*** Opening Excerpted text ***

- League: Prime Volleyball League
- Sport: Men's volleyball
- Duration: 30 November – December 2026
- Games: 48
- Teams: 10
- TV partner: Sony Sports
- Streaming partner: YouTube

Finals

Prime Volleyball League seasons
- 20252027

= 2026 Prime Volleyball League =

2026 Prime Volleyball League (also known as PVL 2026 or RuPay PVL 2026) is the fifth season of the Prime Volleyball League, a franchise-based Indian professional men's volleyball league. The season is scheduled to begin on 30 November 2026.

The league is organized by Baseline Ventures and has been recognised by the Fédération Internationale de Volleyball (FIVB) as India's first-division professional volleyball league.

== Background ==

The fifth season of the Prime Volleyball League is scheduled to begin on 30 November 2026. The Season 5 player auction is scheduled to be held in Goa on 17 August 2026. The league consists of ten franchises. The teams are Ahmedabad Defenders, Bengaluru Torpedoes, Calicut Heroes, Chennai Blitz, Delhi Toofans, Goa Guardians, Hyderabad Black Hawks, Kochi Blue Spikers, Kolkata Thunderbolts and Mumbai Meteors.

*** Closing Excerpted text ***

* _Exercise objective_
Reproduce, word for word, the stretch of the 2026 Prime Volleyball League text above from "2026 Prime Volleyball League (also" through "season is scheduled to begin on 30 November 2026.".

*** Opening Dataset records ***

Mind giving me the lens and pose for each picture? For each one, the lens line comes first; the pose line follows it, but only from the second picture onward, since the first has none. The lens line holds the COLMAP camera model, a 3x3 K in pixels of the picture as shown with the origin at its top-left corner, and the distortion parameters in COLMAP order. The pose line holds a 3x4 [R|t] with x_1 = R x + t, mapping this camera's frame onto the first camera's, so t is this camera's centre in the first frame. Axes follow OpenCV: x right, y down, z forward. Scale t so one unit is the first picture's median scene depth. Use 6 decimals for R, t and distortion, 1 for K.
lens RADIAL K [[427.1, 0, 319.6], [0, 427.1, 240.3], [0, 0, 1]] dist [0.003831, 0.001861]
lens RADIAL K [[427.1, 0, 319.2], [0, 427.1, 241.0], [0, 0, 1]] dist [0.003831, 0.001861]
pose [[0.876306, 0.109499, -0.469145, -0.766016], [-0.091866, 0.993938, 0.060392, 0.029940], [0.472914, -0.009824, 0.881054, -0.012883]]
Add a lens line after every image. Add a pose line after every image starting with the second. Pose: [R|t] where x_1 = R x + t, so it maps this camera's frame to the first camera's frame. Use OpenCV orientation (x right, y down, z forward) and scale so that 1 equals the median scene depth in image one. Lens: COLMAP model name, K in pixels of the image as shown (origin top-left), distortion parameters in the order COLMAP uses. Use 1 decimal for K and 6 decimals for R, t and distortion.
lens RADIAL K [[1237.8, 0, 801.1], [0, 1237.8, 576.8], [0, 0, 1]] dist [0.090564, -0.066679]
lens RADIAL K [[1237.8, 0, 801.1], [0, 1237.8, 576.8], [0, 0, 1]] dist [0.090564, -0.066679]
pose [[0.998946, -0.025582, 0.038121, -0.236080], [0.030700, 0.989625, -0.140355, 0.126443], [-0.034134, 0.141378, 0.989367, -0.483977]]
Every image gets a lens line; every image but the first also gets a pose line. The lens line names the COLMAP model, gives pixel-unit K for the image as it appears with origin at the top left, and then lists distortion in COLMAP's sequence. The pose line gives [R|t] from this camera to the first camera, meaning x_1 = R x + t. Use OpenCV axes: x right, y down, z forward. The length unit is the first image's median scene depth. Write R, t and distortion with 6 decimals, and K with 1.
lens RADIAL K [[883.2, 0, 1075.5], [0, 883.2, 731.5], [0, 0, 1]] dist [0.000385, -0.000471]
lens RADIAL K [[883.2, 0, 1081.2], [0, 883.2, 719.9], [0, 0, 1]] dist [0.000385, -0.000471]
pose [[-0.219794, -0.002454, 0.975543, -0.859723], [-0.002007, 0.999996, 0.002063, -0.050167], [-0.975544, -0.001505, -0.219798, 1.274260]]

*** Closing Dataset records ***

* _Result of the task_
2026 Prime Volleyball League (also known as PVL 2026 or RuPay PVL 2026) is the fifth season of the Prime Volleyball League, a franchise-based Indian professional men's volleyball league. The season is scheduled to begin on 30 November 2026.